With the additional burden of conducting meetings in the villages and teaching indigenous people—often illiterate in Khmer—to fill out lengthy paperwork, he said the cost quickly became overwhelming.

Deeper Problems

Most villagers and NGOs say it isn’t the money, however, that has stopped communities from getting titled—or rather, that the expense and difficulty are a symptom of a far deeper problem. The Cambodian government, bent on resource extraction and foreign investment, puts little value, they say, on the lives of the indigenous poor.

The German development agency GIZ has sunk, over 16 years, some $1 million into land titling in Cambodia, said Adelbert Eberhart, country director of GIZ. But after realizing how little the funds had produced, and how little the government sought to help, it pulled all its remaining funding for land programs in Cambodia in June.

“The Cambodian ministries did not follow the objectives of the contract,” he said. “The discussion is one of human rights. Germany is a Western country. We have a different focus than the Cambodian government does, and there is too big a gap.”

The process is deliberately slow and costly in order to keep land from the indigenous people, Mr. Touch said.

“It’s a question of the priorities of the government and its international financial donors,” he explained. “They are market-oriented and think of strategic uses for the land—rubber, or cassava, or local businesses. They’d like lowlanders and businesses to take the highlanders’ land.”

After his years of work with the non-timber NGO, Mr. Sokha said it would be hard not to reach the same conclusion. “This is what we see and understand; the ministries are not happy with giving land to indigenous people.

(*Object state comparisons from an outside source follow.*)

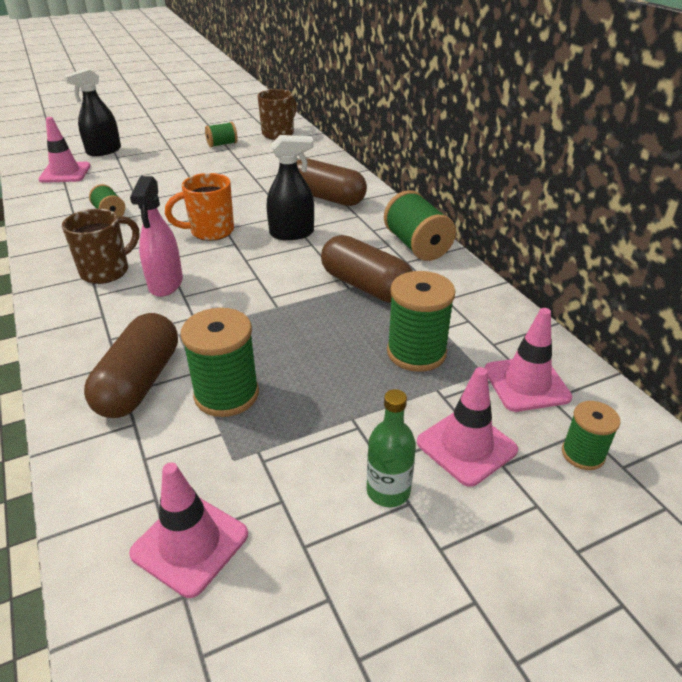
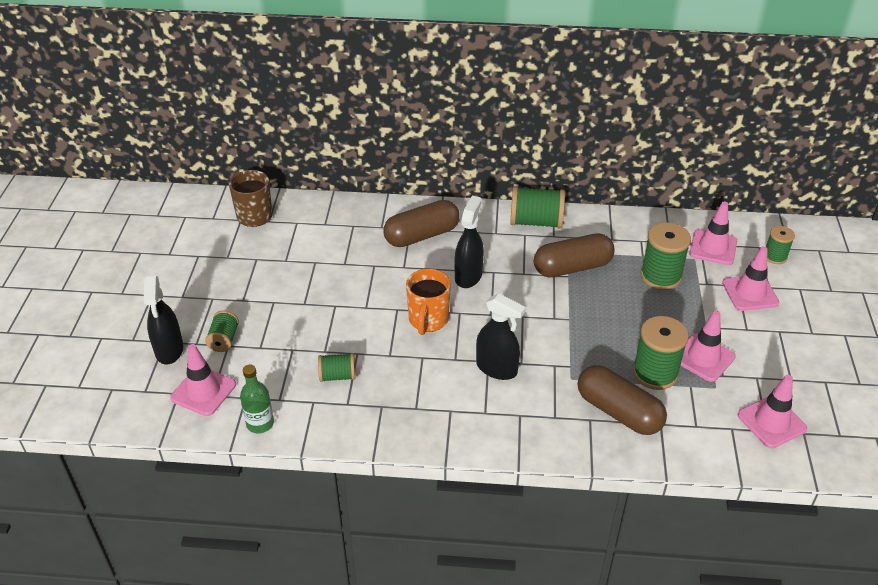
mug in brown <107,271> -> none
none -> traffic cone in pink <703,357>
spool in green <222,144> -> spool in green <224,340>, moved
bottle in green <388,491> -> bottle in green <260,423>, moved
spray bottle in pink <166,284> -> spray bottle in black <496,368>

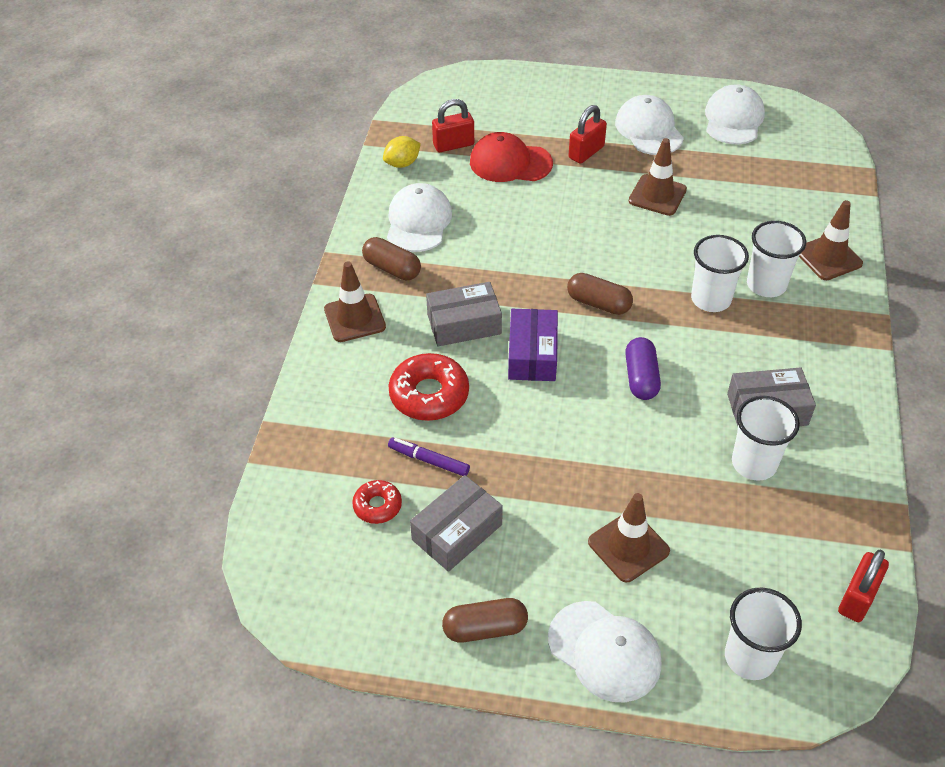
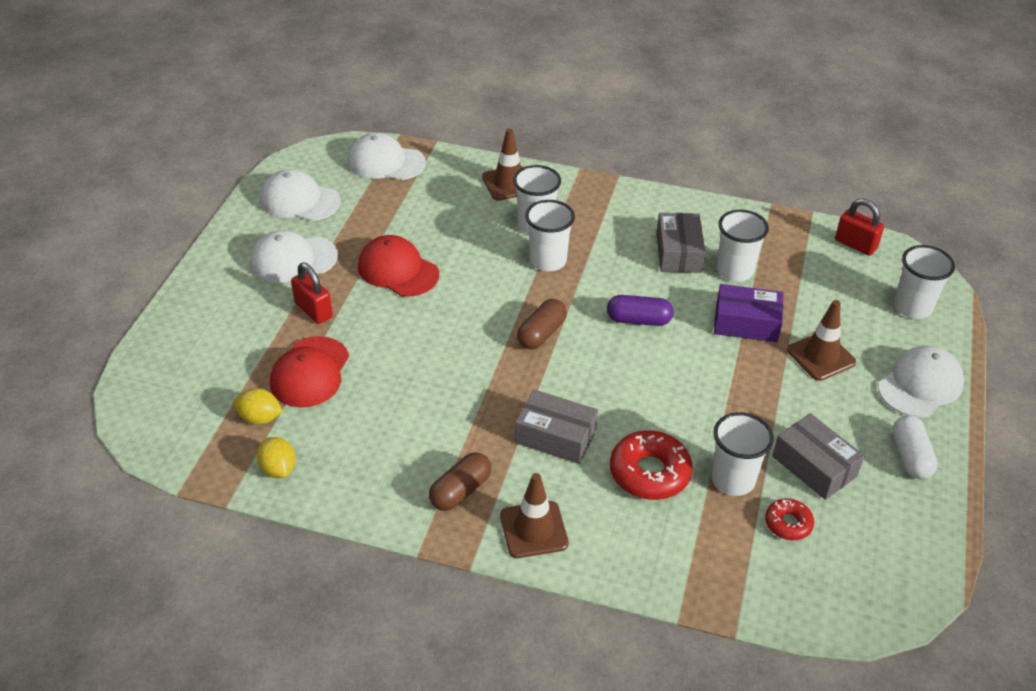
cap in white <418,221> -> cap in white <385,162>, moved
box in purple <532,355> -> box in purple <746,323>, moved
marker in purple <429,460> -> cup in white <733,480>
padlock in red <453,145> -> lemon in yellow <260,418>
traffic cone in brown <657,195> -> cap in red <398,270>
capsule in brown <485,628> -> capsule in white <910,456>
box in grey <464,324> -> box in grey <555,436>, 60 degrees counterclockwise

They do not want to.”

Money isn’t the only thing that has kept land from the indigenous people.

Government pressure and pessimism about the process has whittled away communities’ resolve, and forced many indigenous families into accepting private titles—which, all too frequently, they are later pressured to sell, by force or poverty.

Hundreds of ethnic Tampuon and Bunong families in Mondolkiri and Ratanakkiri accepted private land titles during Mr. Hun Sen’s land-titling scheme in 2012, in which student volunteers were dispatched to provinces to survey and grant titles. But many later said that it wasn’t made clear to them at the time that accepting the private title meant forfeiting a right to a community title.

Others said that they willingly abandoned hope of a communal title, even though they’d applied already, out of fear that the title would never materialize and a nearby rubber company would grab their land.

Asked about the difficulty and length of the community land titling process, the Ministry of Land Management denied any attempts at obstruction.

“It needs time,” ministry spokesman Seng Loth said. “There are many steps you must follow and many details that have to be checked to make a community fully legal.”

Asked if the government would prefer to give land titles to businesses or lowland Khmer citizens, Mr. Loat laughed, and explained that many indigenous people had different aspirations, giving anecdotes of indigenous people selling all their land in order to own motorbikes or televisions.

“Some of our indigenous brothers and sisters don’t want community titles. Some are like me or you—they want their own titles, private titles,” he said. “Many communities can’t even work together to agree on if they want a community title or not.”